Par Arlette Akoumou Nga
Face aux abus, deux grandes banques nord-américaines tentent de se racheter une vertu. JP Morgan et Bank of America vont mettre le holà sur la quantité de travail hebdomadaire des banquiers juniors et mieux encadrer leurs conditions de travail en général après avoir été pointées du doigt par le « Wall Street Journal ». Dans plusieurs articles, le quotidien économique américain de référence a fustigé la « culture du travail obsessionnelle » au sein de ces banques d’investissement.
La tragédie qui a déclenché les changements dans la culture d’entreprise
La question de savoir combien il faut faire travailler les jeunes employés, dont le salaire net de départ peut atteindre 200 000 dollars à l’année, divise Wall Street depuis des décennies. Chaque année, des milliers de jeunes gens commencent à travailler dans des banques d’investissement, attirés par la réputation du secteur de transformer les plus talentueux en millionnaires. Nombre d’entre eux ont cependant déclaré que les longues heures de travail étaient dangereuses pour leur santé et épuisantes sur le plan mental.
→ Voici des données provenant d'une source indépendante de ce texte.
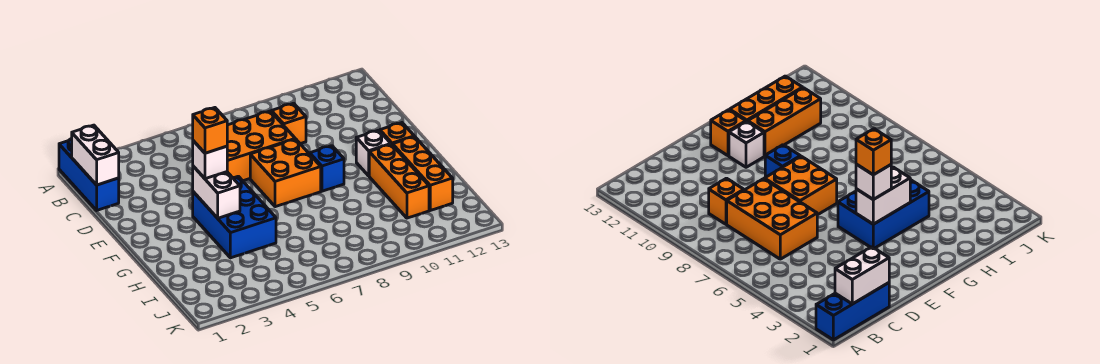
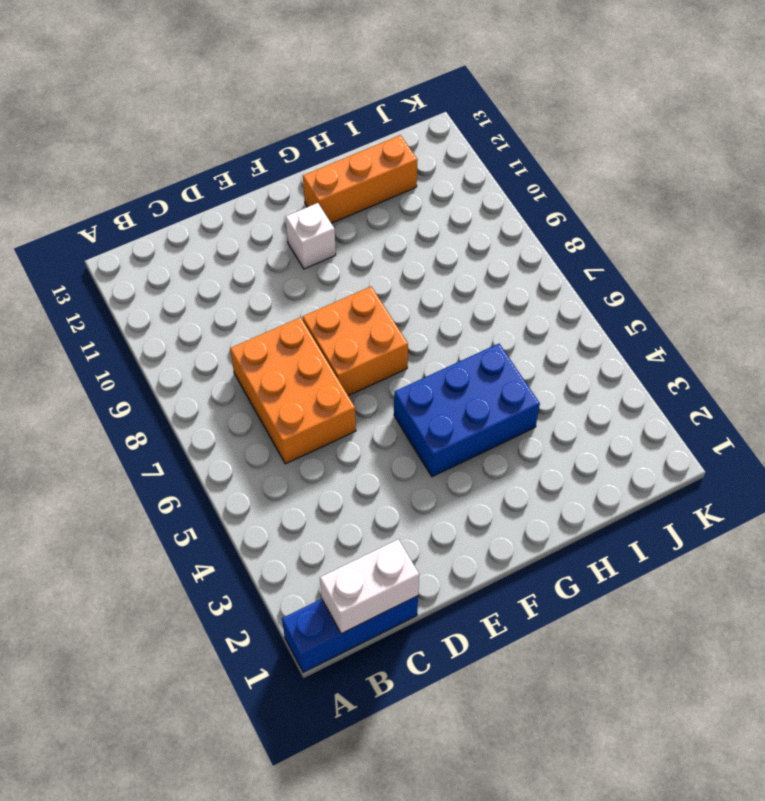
none -> orange 1x1 brick [271,103,306,144]
none -> blue 1x1 brick [310,146,344,191]
none -> orange 1x1 brick [380,123,414,145]

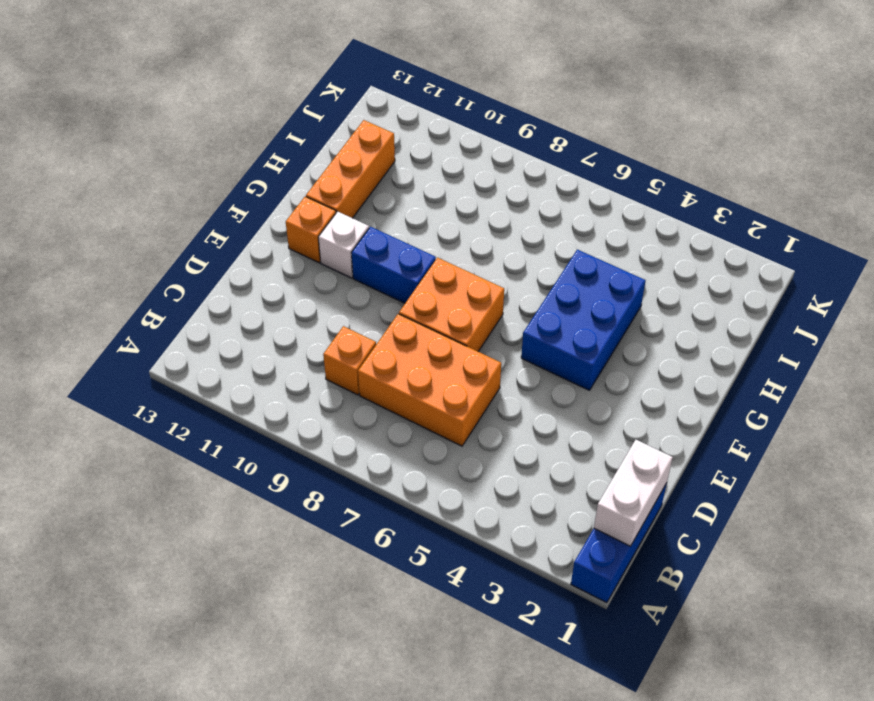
blue 1x2 brick [352,227,436,303] -> blue 1x1 brick [310,146,344,191]
none -> orange 1x3 brick [369,144,429,218]
none -> white 1x2 brick [192,166,240,218]
none -> white 1x1 brick [193,141,227,179]

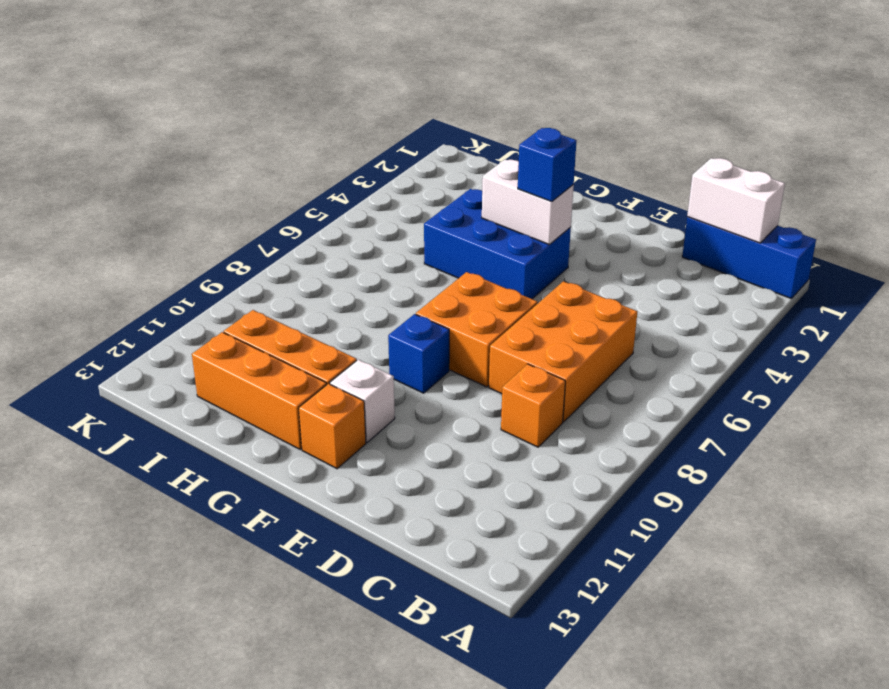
blue 1x1 brick [518,128,577,202] -> white 1x1 brick [193,141,227,179]
none -> orange 1x1 brick [193,108,227,153]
Le décès d’un employé de la Bank of America âgé de 35 ans, après avoir travaillé plus de 100 heures pendant plusieurs semaines d’affilée, a suscité l’indignation du secteur bancaire face au manque de protection des employés. Leo Lukenas III travaillait au sein d’une équipe chargée de mener à bien une opération de 2 milliards de dollars et l’autopsie a révélé qu’il était mort d’un caillot de sang formé dans une artère coronaire.
La situation actuelle
Les jeunes banquiers de JPMorgan bénéficient déjà d’une fenêtre protégée de 18 heures le vendredi à 12 heures le samedi et de la garantie d’un week-end complet de congé tous les trois mois. La banque, comme la plupart de ses homologues, contrôle depuis longtemps les heures de travail des banquiers au moyen de feuilles de temps autodéclarées.
Selon les banquiers, une semaine de 80 heures peut encore impliquer six jours de travail de 8h30 à 22h, avec seulement de courtes pauses pour les repas, ou 11 heures par jour pendant sept jours d’affilée. Il est également de notoriété publique que les jeunes banquiers peuvent travailler plus de 120 heures par semaine lorsqu’il s’agit d’un projet très urgent.
Bank of America avait déjà imposé un plafond aux heures de travail des jeunes banquiers, mais le Wall Street Journal a découvert que les directives étaient régulièrement violées et que, dans certains cas, les patrons demandaient à leurs subordonnés directs de mentir sur les heures travaillées. Peu après la publication de l’enquête du Journal, la banque a demandé à ses employés d’alerter leurs supérieurs ou le service des ressources humaines s’ils subissaient des pressions pour mentir sur leurs heures de travail, a rapporté le Journal à l’époque.
Les nouvelles mesures introduites
Ces derniers jours, Bank of America a dévoilé un nouvel outil dans son logiciel de comptabilisation des heures de travail, qui oblige les banquiers d’investissement basés aux États-Unis à enregistrer leurs heures de travail quotidiennement plutôt qu’hebdomadairement, selon des personnes familières avec le dossier. Ils devront également préciser sur quels projets ils travaillent et à quel moment, et quels banquiers seniors supervisent les missions. Les jeunes employés pourront également évaluer leur volonté d’entreprendre des missions supplémentaires sur une échelle de 1 à 4.
Le nouvel outil de reporting sera mis en service la semaine prochaine. Il était en cours de développement avant le décès de M. Lukenas. « Au début de l’année, nous avons testé avec succès cette plateforme technologique améliorée afin d’aider notre équipe à servir plus efficacement les clients de la banque d’investissement », a déclaré un porte-parole de la banque. Le décès, il y a plus de dix ans, d’un stagiaire de Bank of America à Londres, qui avait passé de nombreuses heures au bureau, avait déjà provoqué un examen de conscience dans le secteur, mais l’application des directives de protection mises en place par de nombreuses banques a été incohérente au fil des ans.
Chez Goldman Sachs, en 2021, les jeunes banquiers ont protesté contre leurs conditions de travail à un moment où la banque développait ses activités. Toutefois, une personne proche de la banque a déclaré que Goldman n’avait pas l’intention de modifier ses politiques à court terme, mais qu’elle continuerait à surveiller les heures de travail des jeunes banquiers.